YES: Surprised? Multi-Grain doesn’t always impart a true whole grain, but when you read the ingredient list you’ll find whole-wheat flour as the first ingredient. While the actual amounts are unknown, you’ll also find brown rice, oats, triticale, barley and millet farther down on the list, which are all whole grains.
NO: Though nice and brown with visible flecks of wheat, the primary grain of this bread is enriched bleached flour. With only 1g of whole grain per slice, this is not the best choice when seeking whole grain bread. Look for a variety that is labeled as 100% whole wheat and fewer ingredients.
YES: With no mentioning of the word "whole" across the front, this whole-grain bread variety is packed full of whole-grain punch. Check the label and you will find organic whole-wheat flour listed first, followed by a multitude of other whole grains including barley, oats, quinoa, millet, spelt, buckwheat, amaranth, and rye. With 3 grams of hearty fiber per slice, this is an excellent whole-grain bread choice.
YES: Tabbouleh is a Middle Eastern bulgur based salad. Bulgur is made from precooked wheat berries and is 100% whole grain. Much like popcorn, oatmeal, and millet, bulgur may often not have “whole” listed on the ingredient list. Bulgur is an excellent, quicker-cooking form of whole wheat, and substitutes well for brown rice, quinoa, and couscous.

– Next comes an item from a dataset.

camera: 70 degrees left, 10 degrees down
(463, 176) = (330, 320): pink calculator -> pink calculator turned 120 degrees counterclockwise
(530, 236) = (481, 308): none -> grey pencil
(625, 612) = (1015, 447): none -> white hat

YES: No stamp, and no mentioning of the word "whole," but don’t let this 100% whole grain go unidentified. Quinoa is one of the ancient whole grains that is now being commercially used in cereal flakes, pastas, and other processed foods. It is quick-cooking and a great addition to soups, salads, and other baked goods.
NO: Barley has a particularly tough hull or bran, and is removed in the pearling process for quicker cooking. Though extremely healthy and full of fiber, when barley is “pearled” it can no longer claim itself as a whole grain, as most of the bran has been striped from the grain. While still an excellent grain choice, pearl barley is not a true whole grain.
NO: When wild rice stands alone, it is a member of the 100% whole grain family. But this particular blend is mixed with enriched parboiled rice, and does not have enough wild rice to represent an entire serving of whole grain. The product carries the stamp, which is a good start, but a serving of this blend also carries 730mg of sodium, which is nearly 1/3 of your 2400 mg allotment.
YES: True to it’s label, this quick-cooking rice is 100% whole grain. Unlike the previous “blend,” it has 0 mg sodium and 48 grams of whole grain per serving. Parboiled simply means the rice has been boiled in the husk, and still contains all three parts of the grain. If the bran is removed, it becomes parboiled white rice, which is no longer whole grain.
YES: These blueberry breakfast waffles are made with organic whole-wheat flour. It’s always important to read the fine print, as there is no indication of whole grain on this box of waffles until you reach the ingredient list.
NO: Not even the Nutri-Grain headline can hide the fact that these waffles are made from enriched flour. While the label claims that these Eggo’s are “made with whole grains,” they aren’t made with enough to claim a full serving of whole grains. Some whole grains are better than none, so choose this option over the standard buttermilk for 8 grams of whole grains in every 2 waffles.